Introduction
Quantitative and qualitative data collection and study methods are distinct methods used in data analysis. While they differ in the type of data collected and approach, researchers must be aware of such techniques to develop their data collection and study methods (Hughes & Tarrant, 2019). Due to the varying nature of the data collected during quantitative and qualitative data studies, these methods of collection are significantly different. Qualitative data studies depend on personal documents or accounts indicating how people respond or think in society (Oflazoglu, 2017). In contrast, quantitative studies are reliant on measurable or numerical data.
Discussion
Qualitative research methods involve the collection and interpretation of non-numerical information. Various sources of such data include documents, observations, interviews, cultural records, personal papers or accounts, and focus groups. The researcher conducts focus groups or interviews to gather data not provided in existing records or existing documents. Focus groups and interviews are semi-structured or unstructured, allowing leeway for unexpected or varied answers (Oflazoglu, 2017). This format enables the researcher to develop open-ended questions while following the trail left by the responses. These answers offer an in-depth outlook on each person’s experiences compared to those provided by other participants involved in the study.
Quantitative studies involve researchers using varying forms of data collection. In this instance, these methods entail the compilation of numerical data that enables the examination of the causal relationships between these variables (Hughes & Tarrant, 2019). Various types of data collection include surveys, questionnaires, database reports, and experiments, which yield information that allows numerical analysis. For example, questionnaires exhibit a multiple-choice design to develop numerable answers compressed into yes or no. These formats can be directed into quantifiable data.
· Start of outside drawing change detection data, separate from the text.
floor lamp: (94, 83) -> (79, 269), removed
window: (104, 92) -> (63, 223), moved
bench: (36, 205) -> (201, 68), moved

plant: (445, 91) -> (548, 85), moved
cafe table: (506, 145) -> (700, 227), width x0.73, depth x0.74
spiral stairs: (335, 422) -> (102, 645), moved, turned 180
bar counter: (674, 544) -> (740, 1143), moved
Quantitative and qualitative data collection methods have varying outcomes. Qualitative researchers look for insight based on the testimonies of individuals under study, considered informants. They draw conclusions by comparing, evaluating, and compiling informants, input, and feedback. Qualitative research seeks to determine the reason behind a phenomenon: behavior or correlation (Hughes & Tarrant, 2019). Conversely, quantitative data is numerically analyzed to create a statistical image of a connection or trend. Statistical results can illuminate the cause-and-effect associations by either disproving or confirming the researcher’s primary hypothesis. The outcome may spark action and awareness, whether positive or negative. Quantitative research deals with answers to questions such as how or what results are elicited by a study based on their behavior or correlation with the variables used.
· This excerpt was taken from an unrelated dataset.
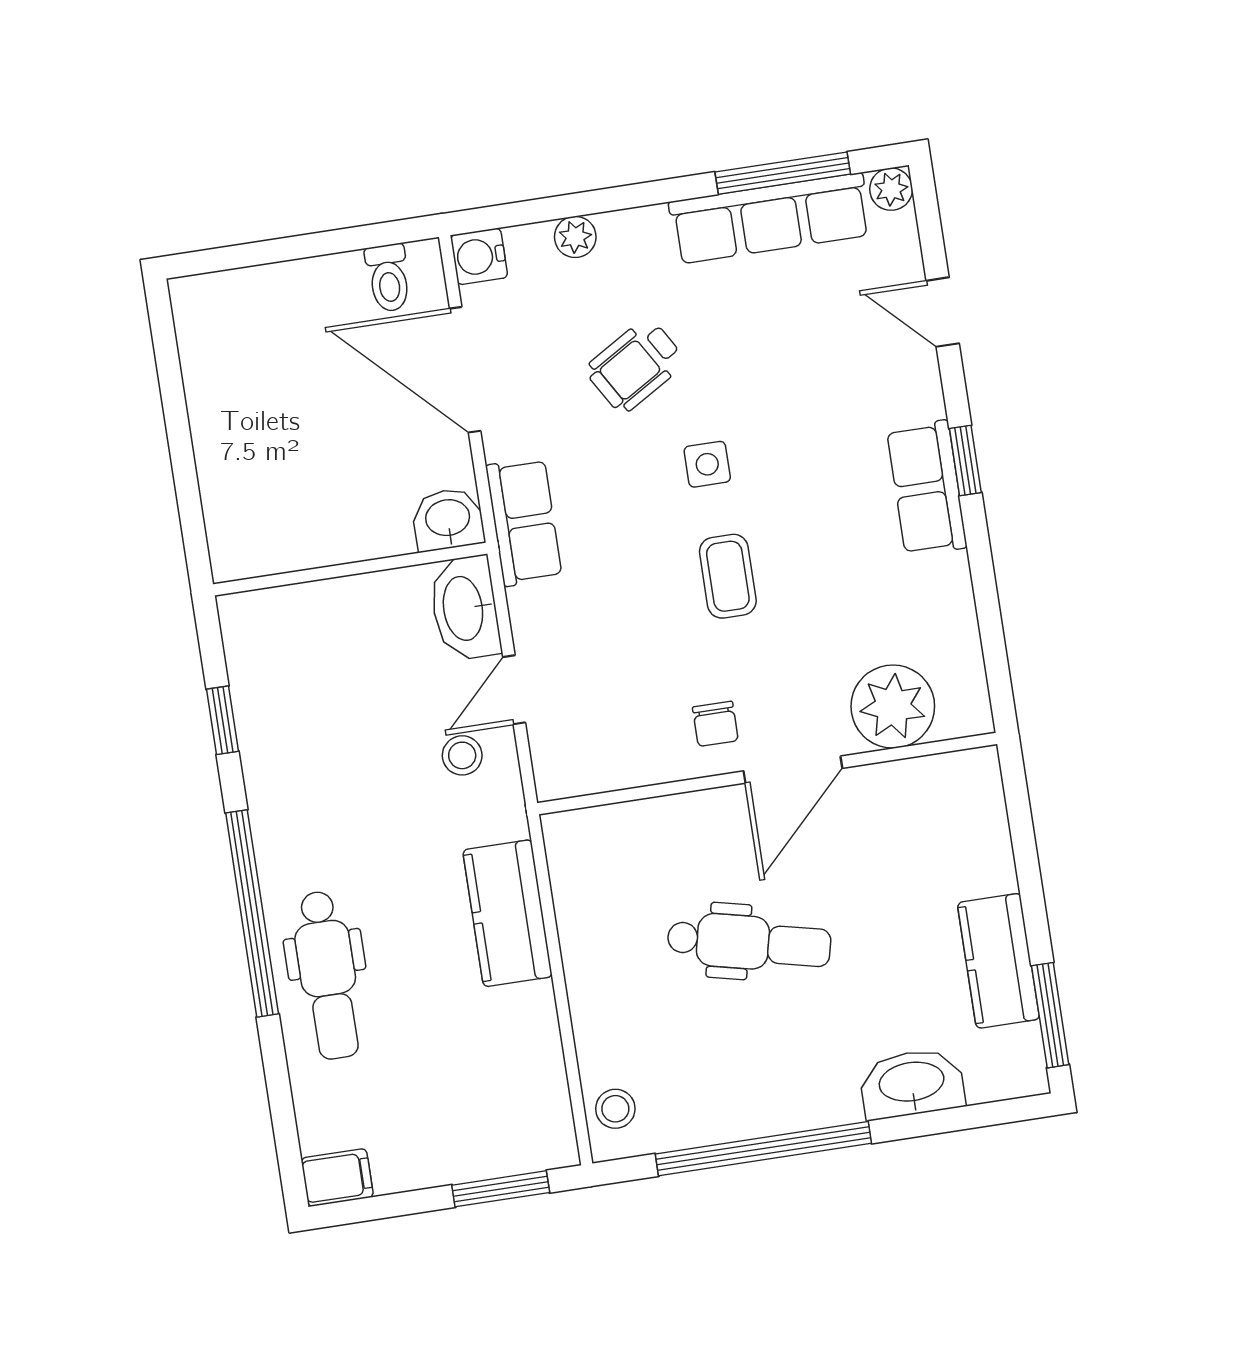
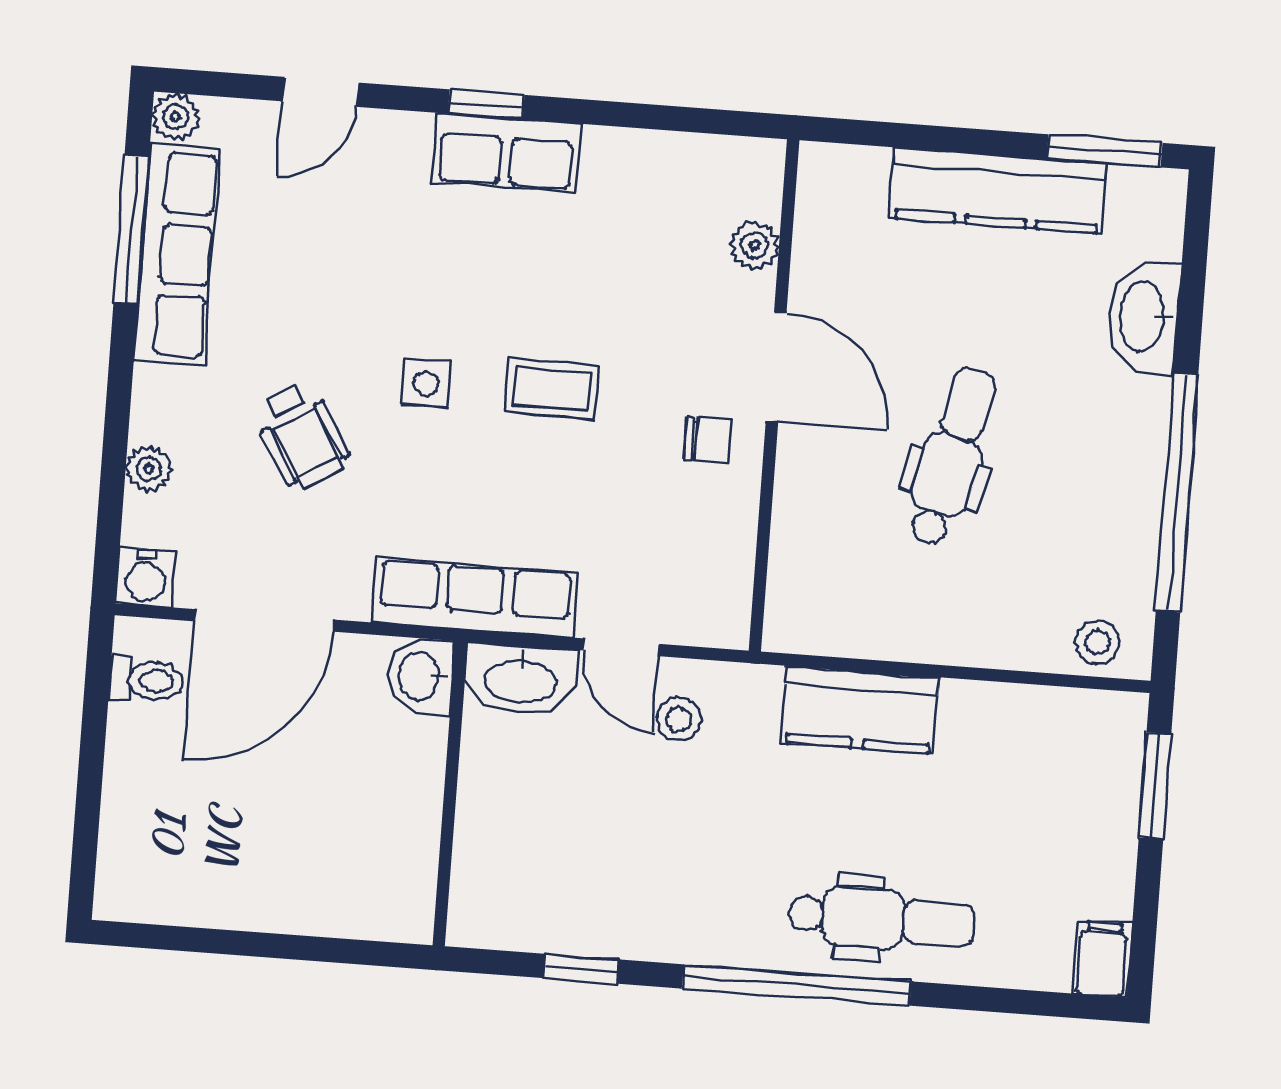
row of seats: (524, 522) -> (475, 597), width x1.48
plant: (893, 707) -> (755, 245), width x0.53, depth x0.53
kitchen counter: (998, 961) -> (998, 190), width x1.50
Topic Outline and Factors that Impinge on the Variables
Covid-19 merged with one of the significant risk factors in the developed world, obesity. Children are primarily affected by this issue under normal circumstances. The emergence of a pandemic resulted in a stressful environment for adults, with the effects compounded in children (CDC, 2022). Stress eating is one major factor evidenced as a reason for obesity; coupled with lack of exercise due to lockdown and the unavailability of healthy food options for individuals with low income, obesity becomes a more probable outcome (Magge, 2021). Children experienced pandemic-level obesity during the COVID-19 period, leading to higher chances of developing illnesses, getting hospitalized, or dying.
Conclusion
However, while the COVID-19 pandemic elicited one of the worst prevalences of childhood obesity, determining its extent was a problem due to the lockdown. Many feared taking children to a hospital for fear of contracting the virus or exposing others to the illness (Browne et al., 2021). In this way, some children facing these problems did not access healthcare. Furthermore, the lockdown impeded research on the subject as those interested in the issue could not collect data from many people without access to a stable internet connection.
References
Browne, N. T., Snethen, J. A., Greenberg, C. S., Frenn, M., Kilanowski, J. F., Gance-Cleveland, B., Burke, P. J., & Lewandowski, L. (2021). When pandemics collide: The impact of covid-19 on childhood obesity. Journal of Pediatric Nursing, 56, 90–98. Web.
CDC. (2022). Children, obesity, and covid-19. Centers for Disease Control and Prevention. Web.
Hughes, K., & Tarrant, A. (2019). Qualitative secondary analysis. Sage.
Magge, S. N. (2021). Obesity in children and the impact of covid-19. Contemporary Pediatrics. Web.
Oflazoglu, S. (2017). Qualitative versus Quantitative Research. Books on Demand.